Close to 200 more federal, means-tested welfare programs could be sent back to the states through such block grants as well, including Medicaid and food stamps. The best estimate of the cost of all these programs is a trillion dollars a year. CBO has already scored Medicaid block grants alone as saving $1 trillion to $2 trillion a year, with bills already drafted and introduced in Congress. Moreover, the states could assure the poor better access to actual health care under such reform, through health savings accounts and/or managed care. Again, taxpayers and the poor benefit.
Today, through these welfare programs, taxpayers pay the bottom 20% of the income distribution a trillion dollars a year not to work. Under these reforms, private employers can pay the bottom 20% to work, and climb higher up the income ladder. With that massive expansion of the work force joined with the massive expansion of capital investment cascading through personal accounts, the result is economic kaboom.
Similarly, Obamacare can and should be replaced with Patient Power and Health Savings Accounts that maximize power and control of the sick over their own health care.

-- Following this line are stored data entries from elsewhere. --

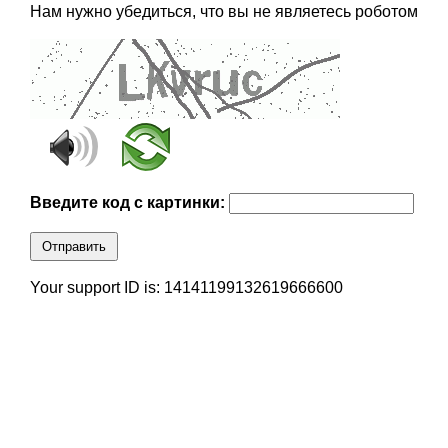
Нам нужно убедиться, что вы не являетесь роботом
Введите код с картинки:
Отправить
Your support ID is: 14141199132619666600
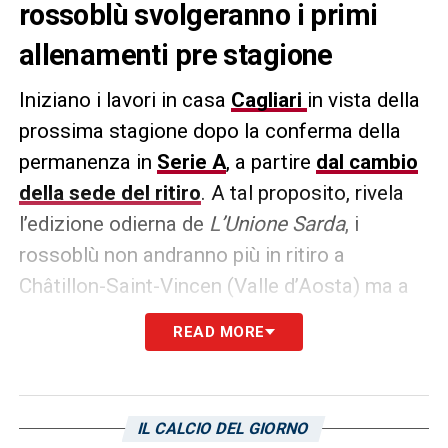
rossoblù svolgeranno i primi
allenamenti pre stagione
Iniziano i lavori in casa
Cagliari
in vista della
prossima stagione dopo la conferma della
permanenza in
Serie A
, a partire
dal cambio
della sede del ritiro
. A tal proposito, rivela
l’edizione odierna de
L’Unione Sarda
, i
rossoblù non andranno più in ritiro a
Châtillon-Saint-Vincen (Valle d’Aosta) ma a
Ponte di Legno
; in merito mancano pochi
READ MORE
dettagli con la firma che dovrebbe arrivare
oggi.
Per quanto riguarda le date del ritiro sono
IL CALCIO DEL GIORNO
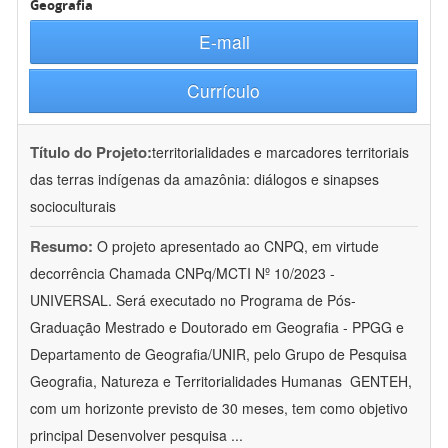
Geografia
E-mail
Currículo
Título do Projeto:
territorialidades e marcadores territoriais
das terras indígenas da amazônia: diálogos e sinapses
socioculturais
Resumo:
O projeto apresentado ao CNPQ, em virtude
decorrência Chamada CNPq/MCTI Nº 10/2023 -
UNIVERSAL. Será executado no Programa de Pós-
Graduação Mestrado e Doutorado em Geografia - PPGG e
Departamento de Geografia/UNIR, pelo Grupo de Pesquisa
Geografia, Natureza e Territorialidades Humanas  GENTEH,
com um horizonte previsto de 30 meses, tem como objetivo
principal Desenvolver pesquisa
...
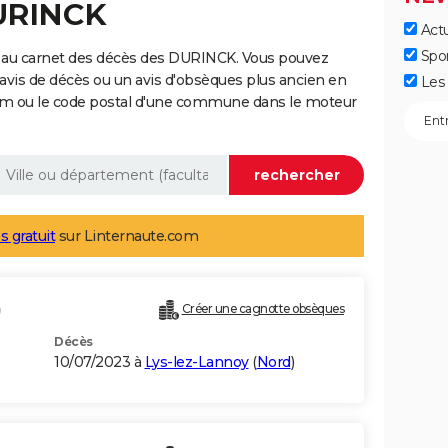
DURINCK
Actu
Spo
 au carnet des décès des DURINCK. Vous pouvez
 avis de décès ou un avis d'obsèques plus ancien en
Les 
nom ou le code postal d'une commune dans le moteur
s gratuit
sur Linternaute.com
)
Créer une cagnotte obsèques
Décès
10/07/2023 à
Lys-lez-Lannoy
(
Nord
)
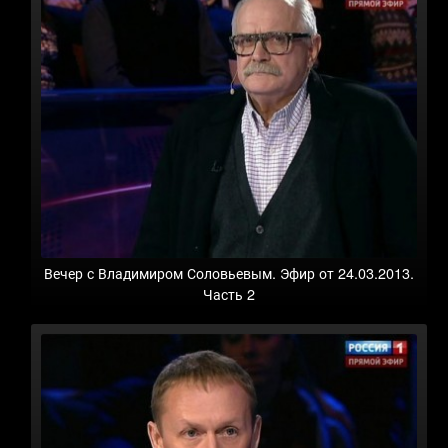
Вечер с Владимиром Соловьевым. Эфир от 24.03.2013.
Часть 2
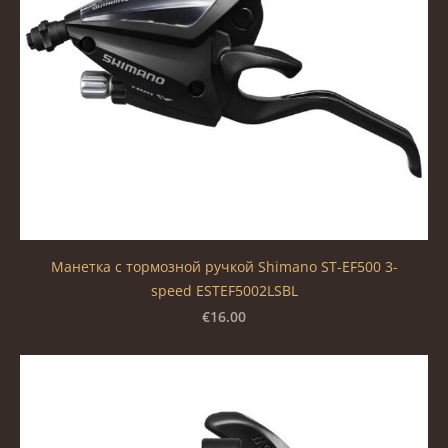
Манетка с тормозной ручкой Shimano ST-EF500 3-
speed ESTEF5002LSBL
€16.00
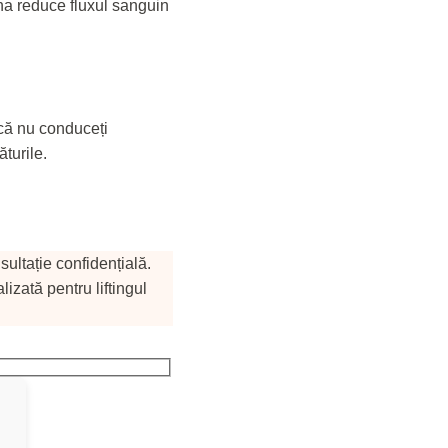
na reduce fluxul sanguin
 că nu conduceți
turile.
sultație confidențială.
izată pentru liftingul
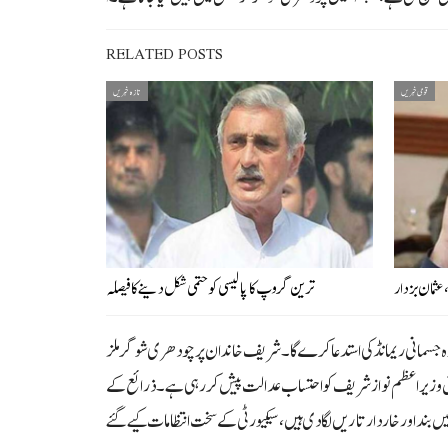
RELATED POSTS
قومی خبریں
تازہ خبریں
عثمان بزدار
ترین گروپ کا پالیسی کو حتمی شکل دینے کا فیصلہ
مسلم لیگ ن کے تاحیات قائد اور سابق وزیراعظم میاں محمد نواز شریف سے جیل میں تفتیش کیلئے درخواست دے رکھی ہے۔ نیب نواز شریف کے 15 روہ جسمانی ریمانڈ کی استدعا کرے گا۔ شریف خاندان پر چودھری شوگر ملز
سابق وزیراعظم نواز شریف کو احتساب عدالت پیش کررہی ہے۔ذرائع کے
د اور خار دار تاریں لگا دی ہیں، سیکیورٹی کے سخت انتظامات کیے گئے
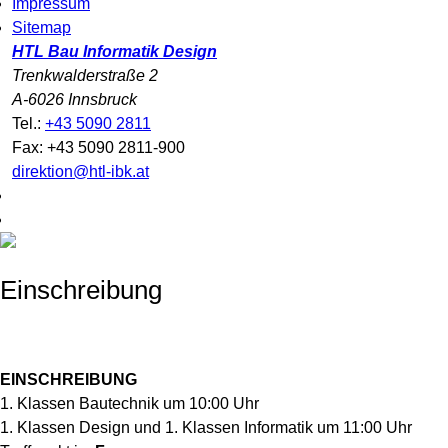
Impressum
Sitemap
HTL Bau Informatik Design
Trenkwalderstraße 2
A-6026 Innsbruck
Tel.:
+43 5090 2811
Fax: +43 5090 2811-900
direktion@htl-ibk.at
Einschreibung
EINSCHREIBUNG
1. Klassen Bautechnik um 10:00 Uhr
1. Klassen Design und 1. Klassen Informatik um 11:00 Uhr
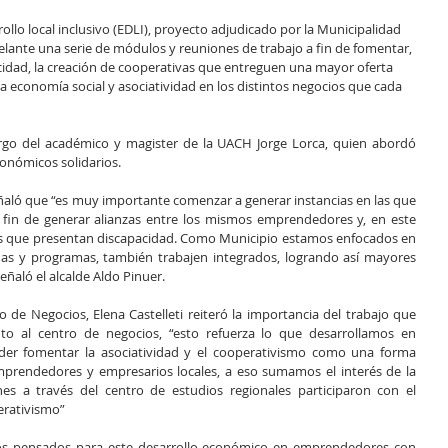
rollo local inclusivo (EDLI), proyecto adjudicado por la Municipalidad 
delante una serie de módulos y reuniones de trabajo a fin de fomentar, 
cidad, la creación de cooperativas que entreguen una mayor oferta 
 economía social y asociatividad en los distintos negocios que cada 
go del académico y magister de la UACH Jorge Lorca, quien abordó 
onómicos solidarios.
señaló que “es muy importante comenzar a generar instancias en las que 
 fin de generar alianzas entre los mismos emprendedores y, en este 
nas que presentan discapacidad. Como Municipio estamos enfocados en 
as y programas, también trabajen integrados, logrando así mayores 
eñaló el alcalde Aldo Pinuer.
 de Negocios, Elena Castelleti reiteró la importancia del trabajo que 
nto al centro de negocios, “esto refuerza lo que desarrollamos en 
er fomentar la asociatividad y el cooperativismo como una forma 
rendedores y empresarios locales, a eso sumamos el interés de la 
nes a través del centro de estudios regionales participaron con el 
erativismo”
los pensados para este desarrollo económico en emprendedores con 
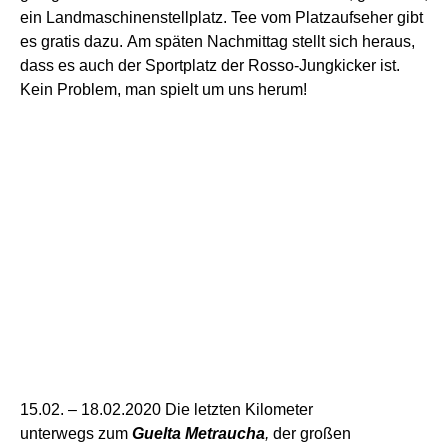
ein Landmaschinenstellplatz. Tee vom Platzaufseher gibt
es
gratis dazu
.
Am späten Nachmittag stellt sich heraus,
dass es auch der Sportplatz der Rosso-Jungkicker ist.
Kein Problem, man spielt um uns herum!
15.02. –
18
.02.2020
Die letzten Kilometer
unterwegs
zum
Guelta Metraucha
,
der großen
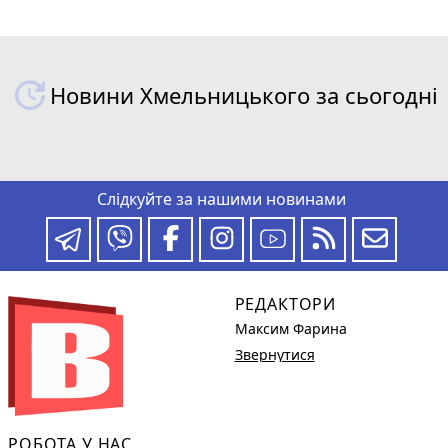
Новини Хмельницького за сьогодні
Слідкуйте за нашими новинами
РЕДАКТОРИ
Максим Фарина
Звернутися
РОБОТА У НАС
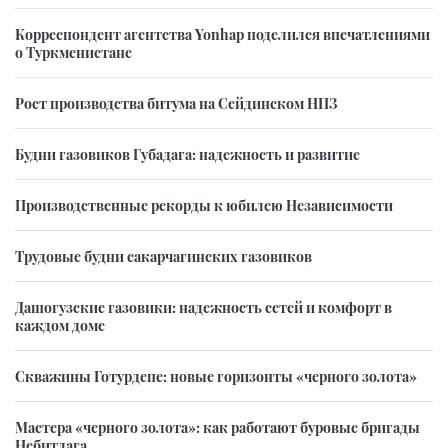
Корреспондент агентства Yonhap поделился впечатлениями
о Туркменистане
Рост производства битума на Сейдинском НПЗ
Будни газовиков Губадага: надежность и развитие
Производственные рекорды к юбилею Независимости
Трудовые будни сакарчагинских газовиков
Дашогузские газовики: надежность сетей и комфорт в
каждом доме
Скважины Готурдепе: новые горизонты «черного золота»
Мастера «черного золота»: как работают буровые бригады
Небитдага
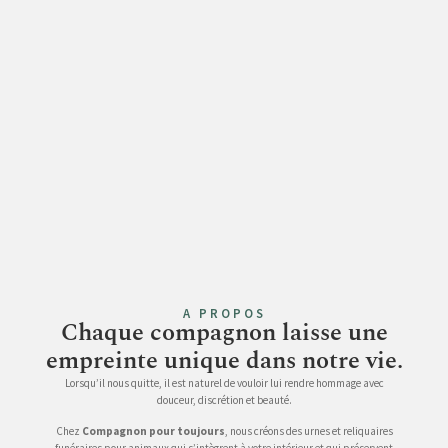
A PROPOS
Chaque compagnon laisse une
empreinte unique dans notre vie.
Lorsqu’il nous quitte, il est naturel de vouloir lui rendre hommage avec
douceur, discrétion et beauté.
Chez
Compagnon pour toujours
, nous créons des urnes et reliquaires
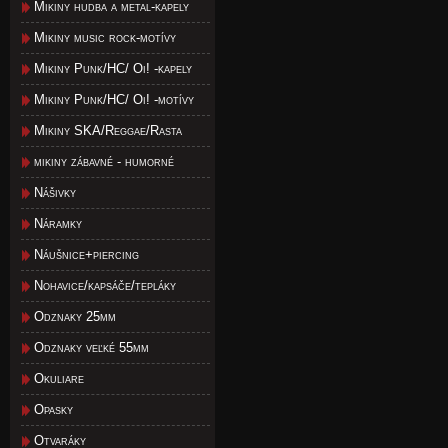
Mikiny hudba a metal-kapely
Mikiny music rock-motívy
Mikiny Punk/HC/ Oi! -kapely
Mikiny Punk/HC/ Oi! -motívy
Mikiny SKA/Reggae/Rasta
mikiny zábavné - humorné
Nášivky
Náramky
Náušnice+piercing
Nohavice/kapsáče/tepláky
Odznaky 25mm
Odznaky veľké 55mm
Okuliare
Opasky
Otvaráky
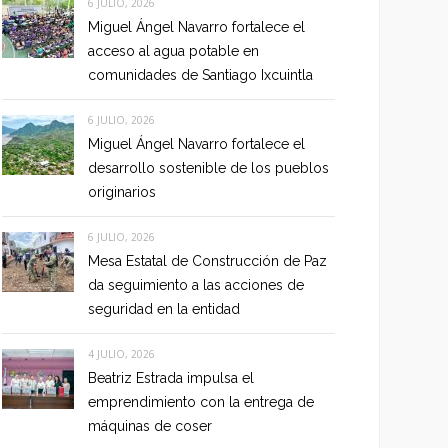
6 JULIO, 2026
Miguel Ángel Navarro fortalece el
acceso al agua potable en
comunidades de Santiago Ixcuintla
6 JULIO, 2026
Miguel Ángel Navarro fortalece el
desarrollo sostenible de los pueblos
originarios
6 JULIO, 2026
Mesa Estatal de Construcción de Paz
da seguimiento a las acciones de
seguridad en la entidad
4 JULIO, 2026
Beatriz Estrada impulsa el
emprendimiento con la entrega de
máquinas de coser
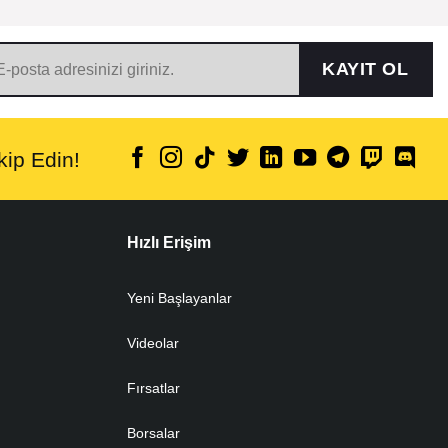
KAYIT OL
ip Edin!
Hızlı Erişim
Yeni Başlayanlar
Videolar
Fırsatlar
Borsalar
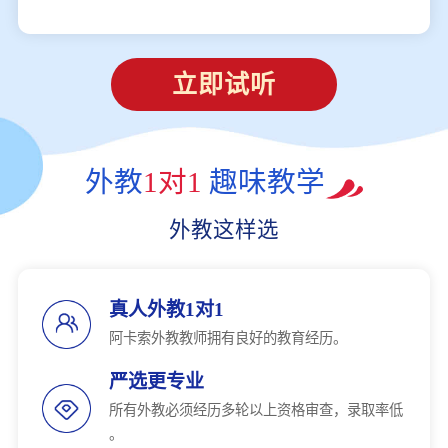
立即试听
外教
1对1
趣味教学
外教这样选
真人外教1对1
阿卡索外教教师拥有良好的教育经历。
严选更专业
所有外教必须经历多轮以上资格审查，录取率低
。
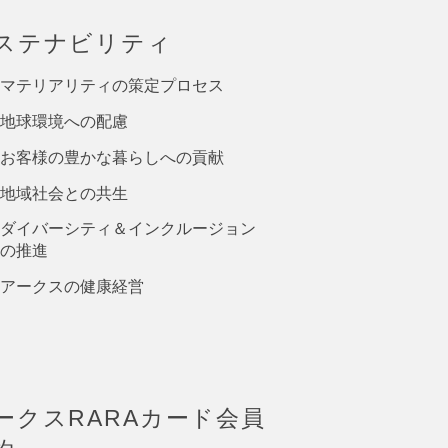
ステナビリティ
マテリアリティの策定プロセス
地球環境への配慮
お客様の豊かな暮らしへの貢献
地域社会との共生
ダイバーシティ＆インクルージョン
の推進
アークスの健康経営
ークスRARAカード会員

The market incentives of those HSAs have already been proven to powerfully reduce health costs in the real world. By expanding the same tax relief that now applies only to employer provided health care equally to everyone, health care for all can be assured, unlike with Obamacare, with no individual mandate and no employer mandate, a tax cut of a trillion dollars, and at least $2 trillion in reduced government spending.
Everyone would then choose their own health plan, including Health Savings Accounts if they prefer. The government would not be telling the Catholic Church it has to buy insurance that pays for abortion and contraceptives. If you like your health plan, of course you can keep it. It is all your choice. If you like your doctor, of course you can keep your doctor. It is again your choice. Joining the interstate sale of health insurance with medical liability reform and HSAs would result in the most powerful reduction in health costs ever. That would further promote economic growth and prosperity for all.
This is a true Tea Party agenda that should be the Republican agenda, and the true American Kennedy Democrat agenda. The Marxists can move to Cuba.